Given records:
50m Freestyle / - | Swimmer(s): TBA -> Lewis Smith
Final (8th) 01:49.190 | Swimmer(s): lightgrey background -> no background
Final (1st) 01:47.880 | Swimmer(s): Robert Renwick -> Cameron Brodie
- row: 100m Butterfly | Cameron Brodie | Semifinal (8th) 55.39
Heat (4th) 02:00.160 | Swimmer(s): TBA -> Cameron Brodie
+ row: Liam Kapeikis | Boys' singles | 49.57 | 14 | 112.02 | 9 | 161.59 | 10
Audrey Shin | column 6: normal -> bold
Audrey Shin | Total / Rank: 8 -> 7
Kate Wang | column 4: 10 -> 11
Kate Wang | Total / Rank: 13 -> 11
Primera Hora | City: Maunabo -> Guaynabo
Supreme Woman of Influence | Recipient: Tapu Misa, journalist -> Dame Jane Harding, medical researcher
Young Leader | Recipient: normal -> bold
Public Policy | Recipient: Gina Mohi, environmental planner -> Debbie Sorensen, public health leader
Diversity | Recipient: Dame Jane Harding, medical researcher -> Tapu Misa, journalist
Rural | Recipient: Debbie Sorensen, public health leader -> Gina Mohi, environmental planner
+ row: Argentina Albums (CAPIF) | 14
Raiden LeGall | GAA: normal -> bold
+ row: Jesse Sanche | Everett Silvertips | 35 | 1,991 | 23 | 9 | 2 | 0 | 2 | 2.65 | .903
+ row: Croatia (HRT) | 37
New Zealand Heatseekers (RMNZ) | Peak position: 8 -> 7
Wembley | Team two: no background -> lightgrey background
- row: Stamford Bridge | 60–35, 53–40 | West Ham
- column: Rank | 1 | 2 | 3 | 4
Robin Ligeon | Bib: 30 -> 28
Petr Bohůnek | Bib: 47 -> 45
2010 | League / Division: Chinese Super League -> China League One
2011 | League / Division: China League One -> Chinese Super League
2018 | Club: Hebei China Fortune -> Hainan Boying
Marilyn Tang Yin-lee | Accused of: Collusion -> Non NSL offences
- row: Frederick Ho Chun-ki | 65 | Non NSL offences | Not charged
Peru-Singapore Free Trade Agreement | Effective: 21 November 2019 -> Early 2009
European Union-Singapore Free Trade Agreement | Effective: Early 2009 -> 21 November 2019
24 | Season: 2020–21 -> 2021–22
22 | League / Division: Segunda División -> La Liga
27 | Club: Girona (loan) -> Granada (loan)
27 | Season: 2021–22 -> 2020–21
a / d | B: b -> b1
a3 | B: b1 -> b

Stated goal:
Rewrite everything in the listing from the start down to the line containing "Petr Bohůnek | Bib: 47 -> 45", replacing "Recipient" with "Honoree" and keeping all else the same.

The reply:
50m Freestyle / - | Swimmer(s): TBA -> Lewis Smith
Final (8th) 01:49.190 | Swimmer(s): lightgrey background -> no background
Final (1st) 01:47.880 | Swimmer(s): Robert Renwick -> Cameron Brodie
- row: 100m Butterfly | Cameron Brodie | Semifinal (8th) 55.39
Heat (4th) 02:00.160 | Swimmer(s): TBA -> Cameron Brodie
+ row: Liam Kapeikis | Boys' singles | 49.57 | 14 | 112.02 | 9 | 161.59 | 10
Audrey Shin | column 6: normal -> bold
Audrey Shin | Total / Rank: 8 -> 7
Kate Wang | column 4: 10 -> 11
Kate Wang | Total / Rank: 13 -> 11
Primera Hora | City: Maunabo -> Guaynabo
Supreme Woman of Influence | Honoree: Tapu Misa, journalist -> Dame Jane Harding, medical researcher
Young Leader | Honoree: normal -> bold
Public Policy | Honoree: Gina Mohi, environmental planner -> Debbie Sorensen, public health leader
Diversity | Honoree: Dame Jane Harding, medical researcher -> Tapu Misa, journalist
Rural | Honoree: Debbie Sorensen, public health leader -> Gina Mohi, environmental planner
+ row: Argentina Albums (CAPIF) | 14
Raiden LeGall | GAA: normal -> bold
+ row: Jesse Sanche | Everett Silvertips | 35 | 1,991 | 23 | 9 | 2 | 0 | 2 | 2.65 | .903
+ row: Croatia (HRT) | 37
New Zealand Heatseekers (RMNZ) | Peak position: 8 -> 7
Wembley | Team two: no background -> lightgrey background
- row: Stamford Bridge | 60–35, 53–40 | West Ham
- column: Rank | 1 | 2 | 3 | 4
Robin Ligeon | Bib: 30 -> 28
Petr Bohůnek | Bib: 47 -> 45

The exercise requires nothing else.